**Problema proposto A:**
Reproduza, do texto sobre Tolkien, o trecho de "Acho difícil que" até "a devida atenção.".
**Problema proposto B:**
Segundo o texto sobre Tolkien, qual é o número da carta de onde foram tirados os trechos citados?

Mais uma? O Kalevala finlandês. Muitas pessoas apontam as imensas semelhanças entre Kulervo e Túrin Turambar, afirmando que Tolkien simplesmente plagiou (como se ele fosse inocente ao ponto de achar que nunca ninguém perceberia as semelhanças) esquecendo de pensar que simplesmente Kulervo é Túrin, ou melhor, a história de Kulervo é uma versão secular, passada de boca em boca, modificada com o decorrer dos séculos acabando por se tornar o Kalevala ou parte dele.

Outra: panteões divinos. Vários e vários textos conectam os Valar com o panteão greco-romano, panteão egípcio, panteão celta, panteão nórdico e vários e vários outros panteões. Estudos também desnecessários, pois cada um desses panteões nada mais são do que idéias distorcidas dos Valar e Maiar que, passadas através dos séculos por homens ingênuos tornaram-se o que conhecemos hoje como religiões politeístas. E, bem ao estilo católico monoteísta de Tolkien, todas originadas em erro (pois os Valar não são deuses) e portanto validando como "possíveis/válidas" apenas as religiões monoteístas.

E assim por diante. Os Elfos da mitologia nórdica nada mais são do que tênues versões apagadas e alteradas pelo tempo dos fantásticos Elfos que residiram na Terra-média há mais de 7 mil anos atrás.

[por Fabio Bettega]

Como foi dito, Tolkien deixa transparecer isso nos textos que aparecem nos dois primeiros volumes dos HoME.

Acho que havia alguma menção semelhante também nas Cartas, mas tenho que procurar aqui pra ver se encontro.
 
Valeu, Fëanor! Então o que eu procuro deve estar no HoME I e II, vou ver se finalmente tomo coragem e compro. De qualquer forma, vou adiar o meu artigo, quero dar uma pesquisada melhor antes de me aventurar a escrever.

Acho difícil que haja alguma referência nas cartas que foram publicadas no livro, ou teria chamado a minha atenção. Mas pode ser que eu não tenha lido com a devida atenção.
 
Olha só, na carta 131 tem algumas coisas a esse respeito. Seguem alguns trechos, com negrito meu:


Mas ab initio tive uma paixão igualmente básica pelos mitos (não alegorias!) e pelos contos de fadas, e acima de tudo pelas lendas heróicas no limiar dos contos de fadas e da história, de que existe muito pouco no mundo (acessível a mim) para meu apetite. Tornei-me universitário antes que a reflexão e a experiência me revelassem que tais interesses não eram divergentes - pólos opostos de ciência e romance - e sim integralmente relacionados. Não sou porém "erudito" em termos de mitos e contos de fadas, pois em tais coisas (até onde sei) sempre estive à busca de material, de coisas que possuíssem um certo tom e um certo ar, e não apenas conhecimento. Também - e espero não soar absurdo - desde tempos remotos entristecia-me a pobreza de meu próprio país amado: não possuía suas próprias histórias (ligadas à sua língua e ao seu solo), não da qualidade que eu buscava, e que se acham (como ingredientes) nas lendas de outras terras. Havia o grego, e o celta, e o romance, o germânico, o escandinavo e o finlandês (que me afetou consideravelmente); mas nada inglês, a não ser materiais empobrecidos de literatura de cordel. É claro que existia e existe todo o mundo arturiano, mas este, por muito poderoso que seja, foi naturalizado de forma imperfeita, associado com o solo britânico mas não com a língua inglesa; e não substitui o que eu sentia estar faltando. Por um lado sua "faerie" [terra encantada] é demasiado opulenta, e fantástica, incoerente e repetitiva. Por outro lado, mais importante: está envolta, e explicitamente contém, a religião cristã.

**Dados registrados:**
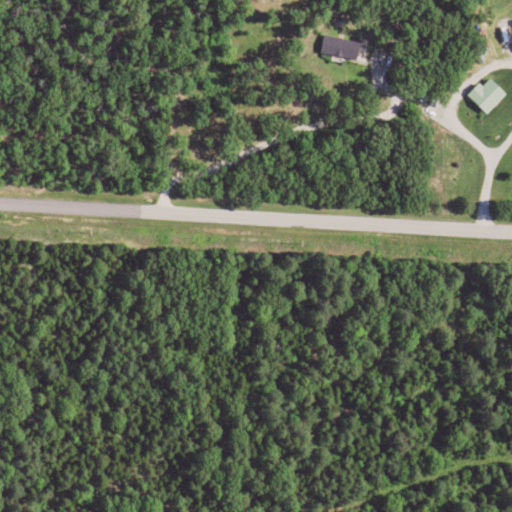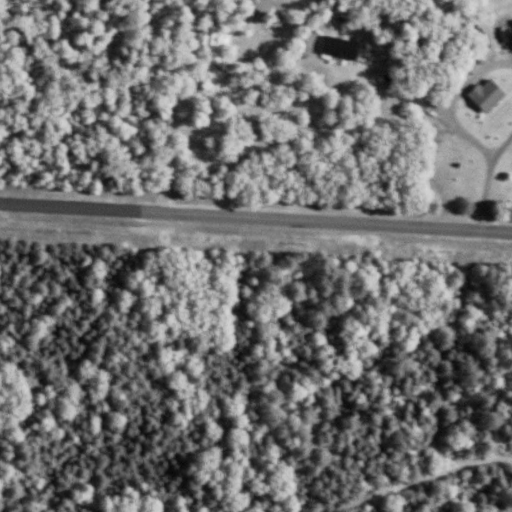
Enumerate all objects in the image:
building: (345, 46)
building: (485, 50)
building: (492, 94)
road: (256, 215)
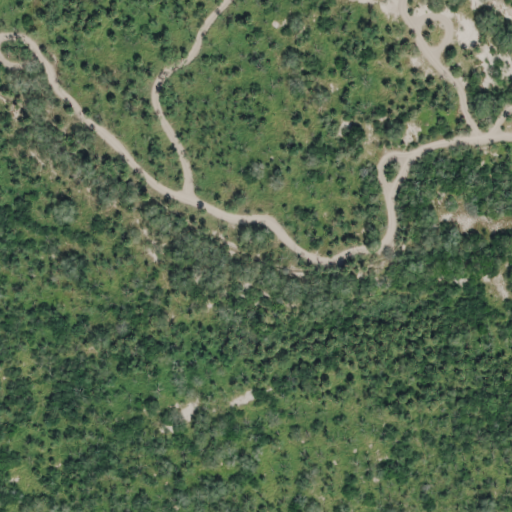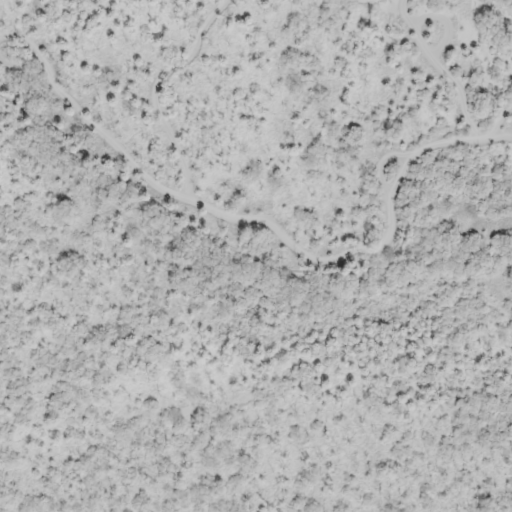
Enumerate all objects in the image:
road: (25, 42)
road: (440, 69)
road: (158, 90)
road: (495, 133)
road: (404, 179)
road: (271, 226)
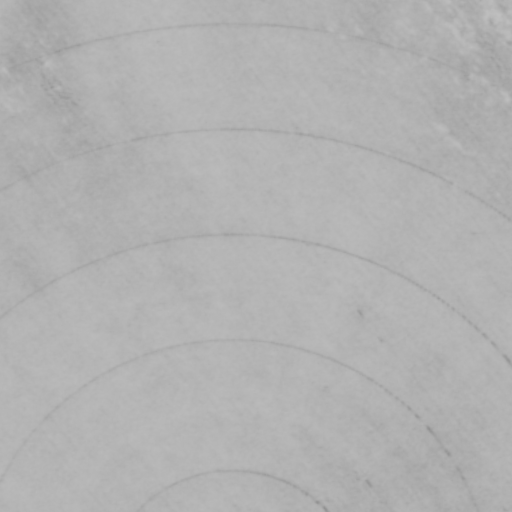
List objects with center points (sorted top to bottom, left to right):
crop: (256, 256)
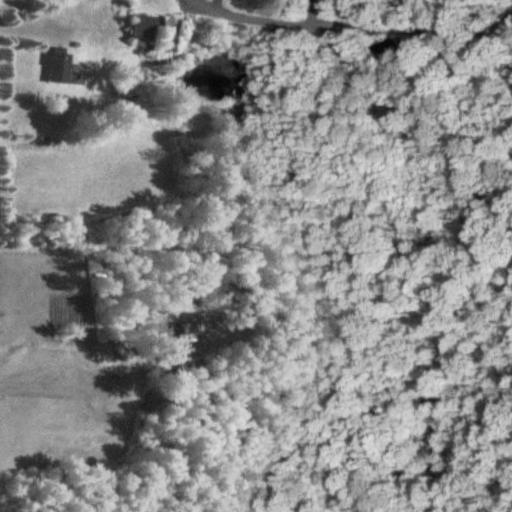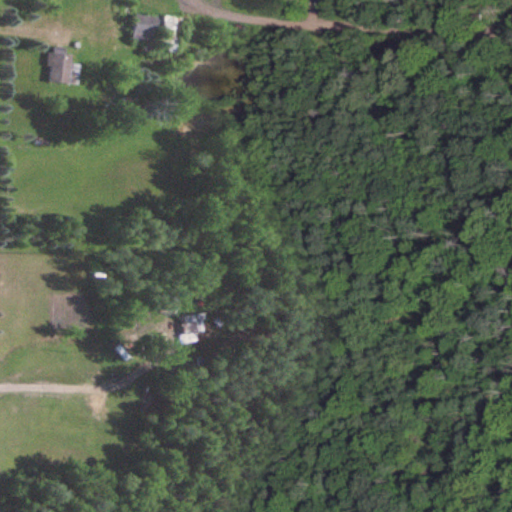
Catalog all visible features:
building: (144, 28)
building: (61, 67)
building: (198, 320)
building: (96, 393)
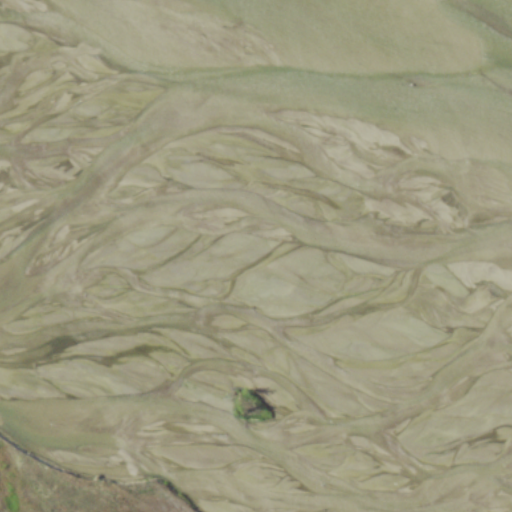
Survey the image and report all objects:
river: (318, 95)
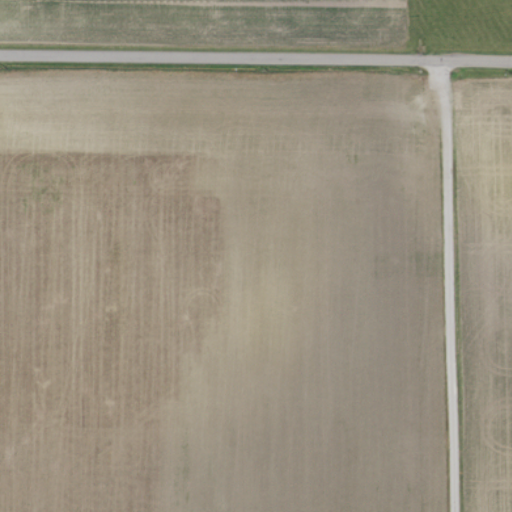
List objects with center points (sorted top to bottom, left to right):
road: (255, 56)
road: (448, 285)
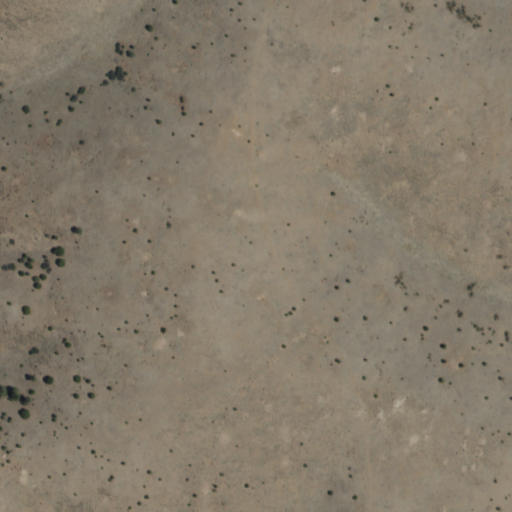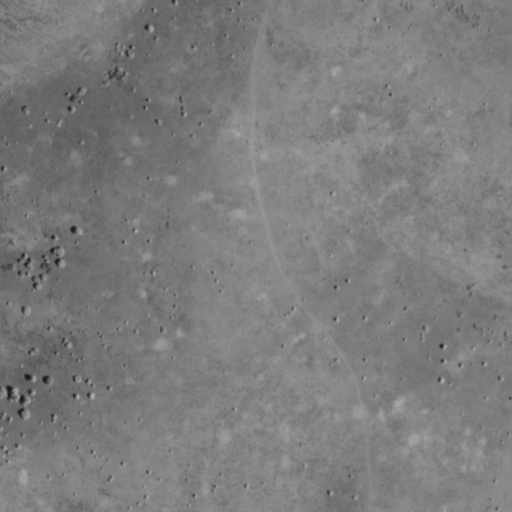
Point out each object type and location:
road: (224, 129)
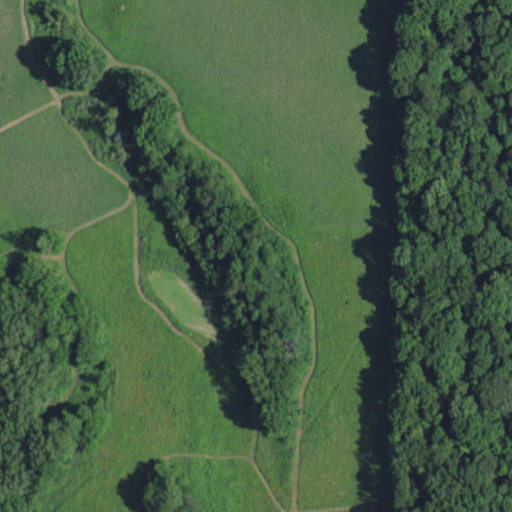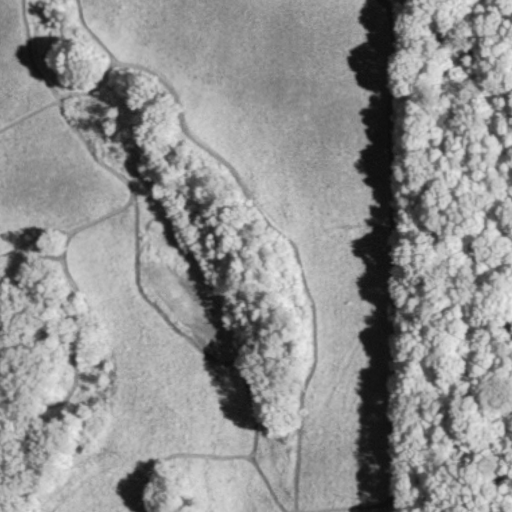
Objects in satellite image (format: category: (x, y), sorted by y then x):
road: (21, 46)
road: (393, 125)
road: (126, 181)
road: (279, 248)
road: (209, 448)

**Resultado final A:**
Acho difícil que haja alguma referência nas cartas que foram publicadas no livro, ou teria chamado a minha atenção. Mas pode ser que eu não tenha lido com a devida atenção.

**Resultado final B:**
A carta 131.